Let’s start with the basics: Ovarian cancer can be treatable. But the mortality rate is lowest when ovarian cancer is detected in its early stages. And a new study of more than 1,500 women who have been diagnosed with ovarian cancer found that ignorance about this type of cancer is common—in all 44 countries where the survey was taken.
Lack of information about the disease can—and does—lead to later detection rates, which can lead to death. And it’s not just on the patients; answers from the women who took the survey suggested that ignorance about ovarian cancer in medical professionals is also prevalent.
More than two-thirds of the women who were diagnosed with ovarian cancer had never heard of that type of cancer before diagnosis. That in and of itself is a huge issue, and one the World Ovarian Cancer Coalition, who conducted the study, intends to address. Next year, they’re launching the first-ever Global Ovarian Cancer Charter, to “help drive the changes we need to fulfill our collective mission of ensuring the best possible chance of survival,” as well as improve the quality of life for those diagnosed with the disease.
If you’re reading this horrified, ready to dash to the nearest OB/GYN, pause. Keep in mind that nine out of 10 women who were found to have ovarian cancer reported multiple symptoms before diagnosis, regardless of the stage or type of ovarian cancer they had. Symptoms can include nausea, indigestion, and bloating; a decrease in appetite; pressure in the pelvis or lower back; constipation or changes in bowel movements; changes in menstruation; needing to pee more frequently; tiredness or low energy; and increased abdominal girth, according to Cancer Treatment Centers of America.
For one in 10 women eventually diagnosed with ovarian cancer, it took more than a year to receive the correct diagnosis, but across the board, the time that lapsed between seeking medical help and receiving a diagnosis varied greatly. Clinicians who worked on the study “were of the firm view that delays in diagnosis could be reduced, thereby improving a woman’s ability to undergo and tolerate treatment, and that this could potentially lead to improvements in five-year survival.”
Less than half of those diagnosed with the disease are likely to survive to five years post-diagnosis, and in some countries the figure is much lower. Survey clinicians “felt strongly that a lack of awareness of symptoms on the part of women and family doctors and/or gynecologists contributes to delays in diagnosis,” the survey reported.
So—what to do?
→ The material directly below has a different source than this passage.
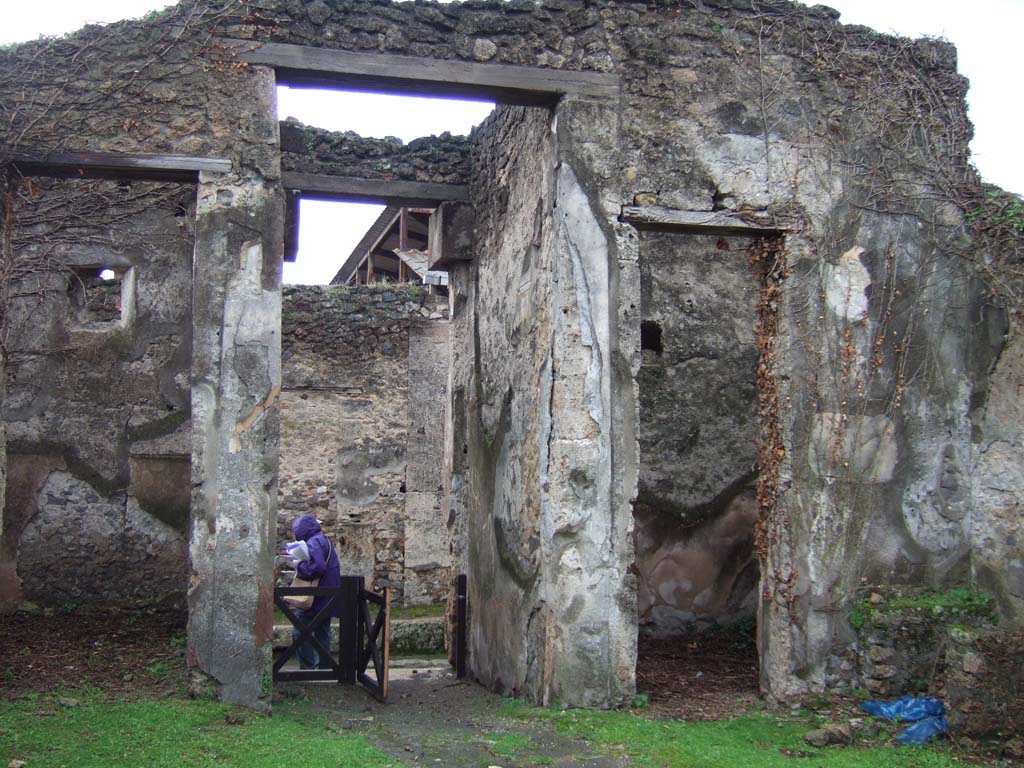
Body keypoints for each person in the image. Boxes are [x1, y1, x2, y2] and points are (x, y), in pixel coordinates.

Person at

Are you supposed to pore over the internet until the wee hours of the night, reading about ovarian cancer and quizzing yourself afterward? No. That might kill you first. But it is a wise idea to have a good OB/GYN on hand and get a yearly check-up in addition to a yearly physical. And if you feel as though there’s something wrong, trust your body and find a doctor who will help.
Doctors downplaying women’s health issues is “a huge issue in medicine,” Dr. Tia Powell, a bioethicist and a professor of clinical epidemiology and population health at Albert Einstein College of Medicine in New York, told the New York Times. “Medical schools and professional guidelines are starting to address this problem, but there’s still much to be done.” In the meantime, be your own advocate, enlist friends and family for support, and do not be discouraged if the first doctor you see isn’t helpful. Keep going.
[Editor’s Note: As ever, we are not doctors or medical know-it-alls. And everybody is different, so make sure to check with a doctor before trying anything new.]